Selected excerpt:
╔══
The crowd had hemmed in the
guard-house. A man had procured a ladder, mounted to the roof, pulled
down the flag, torn it up and thrown it to the people. A battalion had
to be sent to deliver the guard.
"Whew!" said Franc d'Houdetot to General Prevot, who had recounted this
to us. "A flag taken!"
"Taken, no! Stolen, yes!" answered the general quickly.
M. Pedre-Lacaze came up arm-in-arm with Napoleon Duchatel. Both were in
high spirits. They lighted their cigars from Franc d'Houdetot's cigar
and said:
"Do you know? Genoude is going to bring in an impeachment on his own
account. They would not allow him to sign the Left's impeachment. He
would not be beaten, and now the Ministry is between two fires. On the
left, the entire Left; on the right, M. de Genoude."
Napoleon Duchatel added: "They say that Duvergier de Hauranne has been
carried about in triumph on the shoulders of the crowd."
╚══
(Dataset items)
╔══
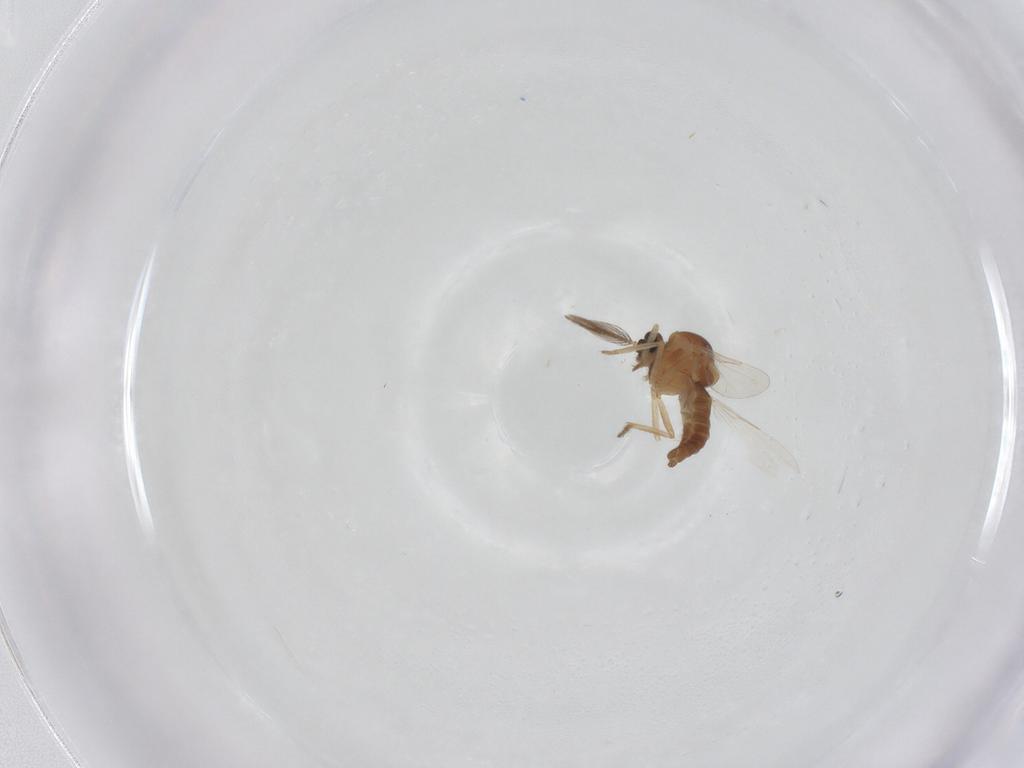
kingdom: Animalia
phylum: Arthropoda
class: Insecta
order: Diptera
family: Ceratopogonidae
╚══
╔══
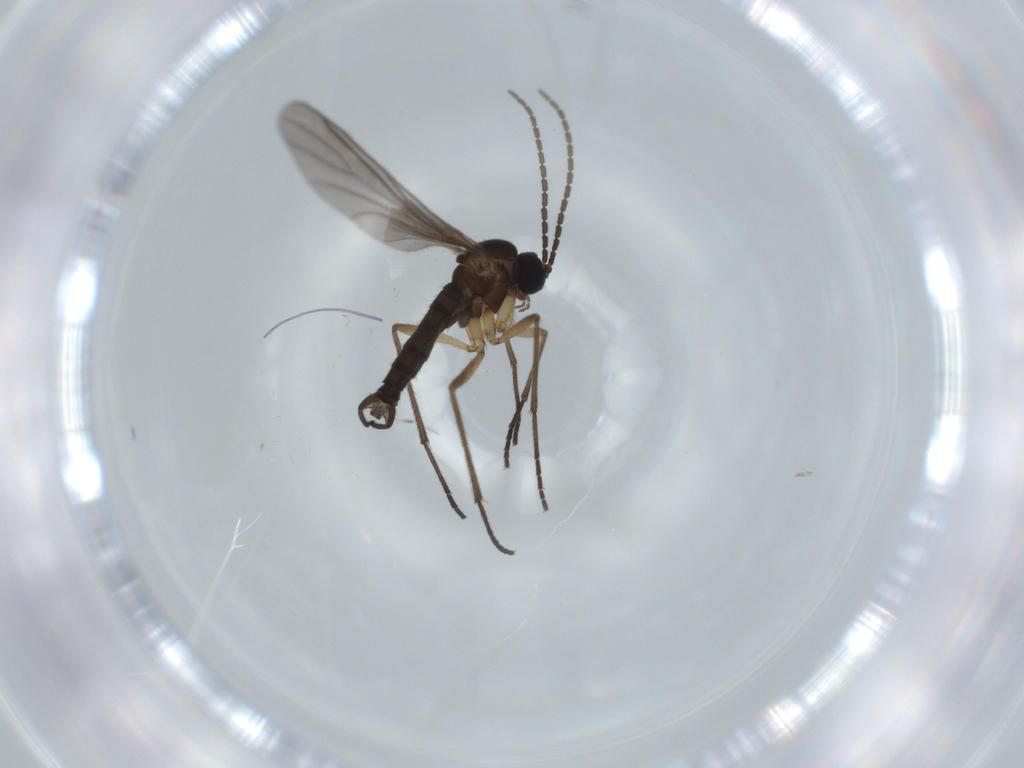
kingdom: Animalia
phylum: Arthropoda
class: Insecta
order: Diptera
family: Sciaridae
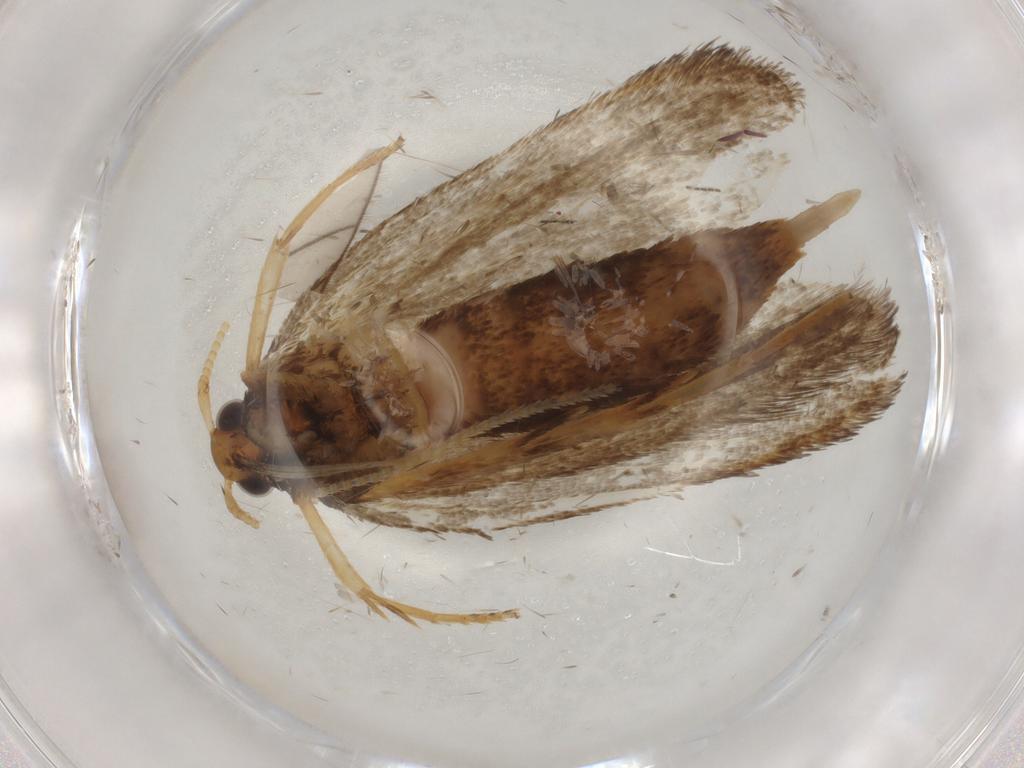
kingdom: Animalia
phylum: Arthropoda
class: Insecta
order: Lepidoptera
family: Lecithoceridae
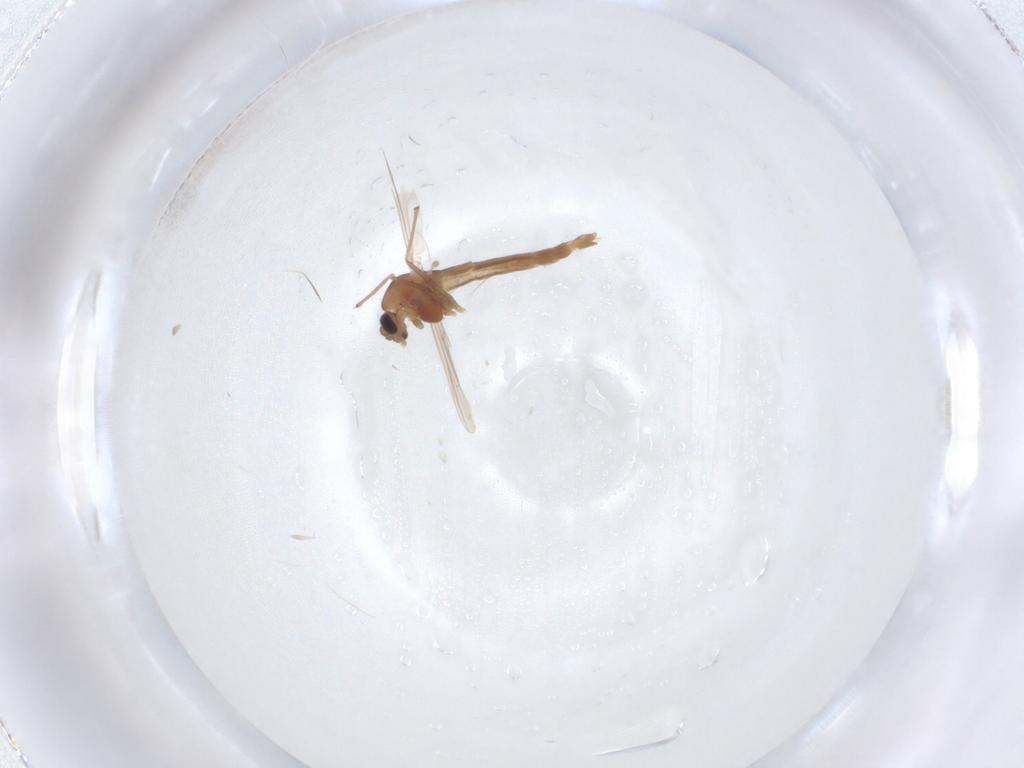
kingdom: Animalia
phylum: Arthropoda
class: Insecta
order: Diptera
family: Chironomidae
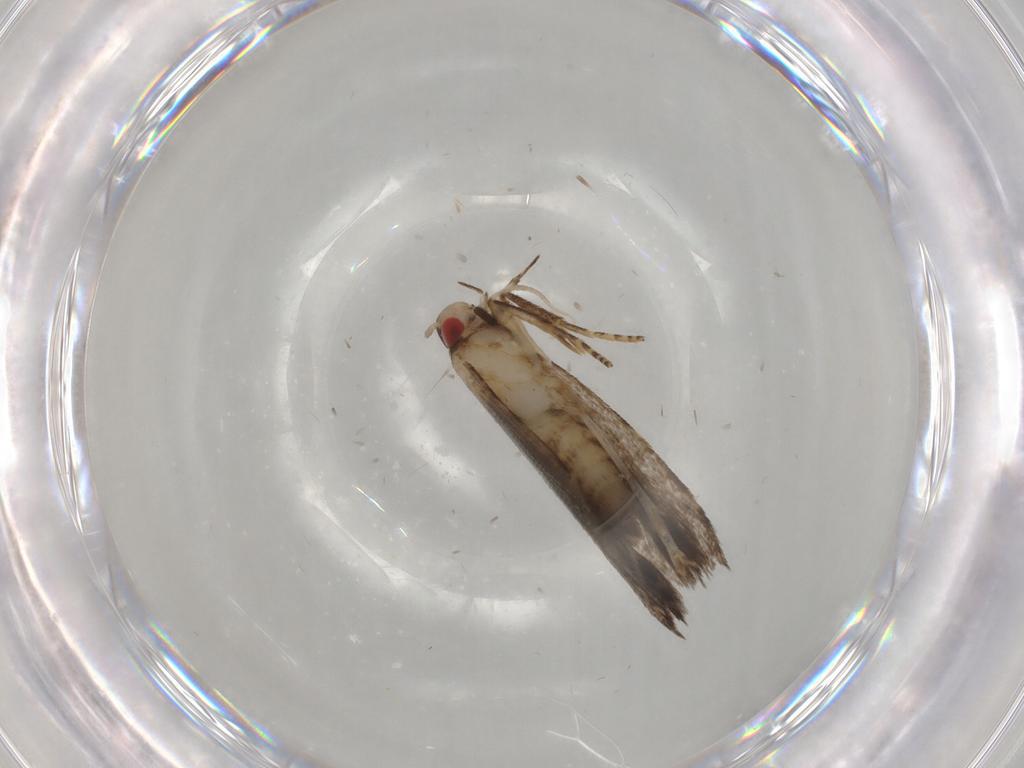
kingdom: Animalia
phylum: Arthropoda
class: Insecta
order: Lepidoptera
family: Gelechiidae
╚══
╔══
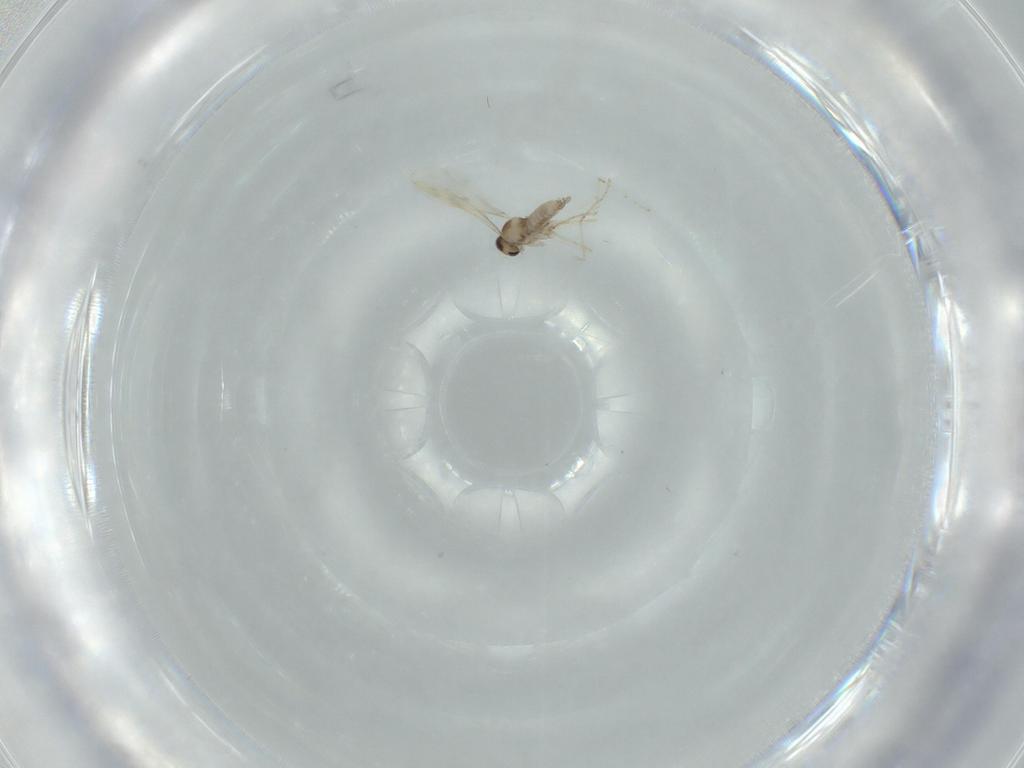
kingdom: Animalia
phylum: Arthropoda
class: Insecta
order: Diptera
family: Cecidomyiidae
╚══
Set task 1:
Answer these questions about the passage on the crowd at the guard-house:
(a) What did the man on the guard-house roof do with the flag?
(b) Who came up arm-in-arm with Napoleon Duchatel?
(c) Who is said to have been carried about in triumph on the shoulders of the crowd?
Set task 2:
List every person named in the passage about the crowd at the guard-house.
Set task 3:
Write a continuation of the passage about the crowd at the guard-house, picking up after its final sentence.

Result 1:
(a) He pulled it down, tore it up and threw it to the people.
(b) M. Pedre-Lacaze.
(c) Duvergier de Hauranne.

Result 2:
Franc d'Houdetot, General Prevot, M. Pedre-Lacaze, Napoleon Duchatel, M. de Genoude, Duvergier de Hauranne

Result 3:
We had returned to the bridge. M. Vivien was crossing, and came up to
us. With his big, old, wide-brimmed hat and his coat buttoned up to his
cravat the ex-Minister Of Justice looked like a policeman.
"Where are you going?" he said to me. "What is happening is very
serious!"
Certainly at this moment one feels that the whole constitutional machine
is rocking. It no longer rests squarely on the ground. It is out of
plumb. One can hear it cracking.
The crisis is complicated by the disturbed condition of the whole of
Europe.
The King, nevertheless, is very calm, and even cheerful. But this game
must not be played too far. Every rubber won serves but to make up the
total of the rubber lost.
Vivien recounted to us that the King had thrown an electoral reform bill
into his drawer, saying as he did so: "That is for my successor!" "That
was Louis XV.'s _mot_," added Vivien, "supposing reform should prove to
be the deluge."
It appears to be true that the King interrupted M. Salandrouze when he
was laying before him the grievances of the "Progressists," and asked
him brusquely: "Are you selling many carpets?" *
* M. Salandrouze was a manufacturer of carpets.
At this same reception of the Progressists the King noticed M. Blanqui,
and graciously going up to him asked:
"Well, Monsieur Blanqui, what do people talk about? What is going on?"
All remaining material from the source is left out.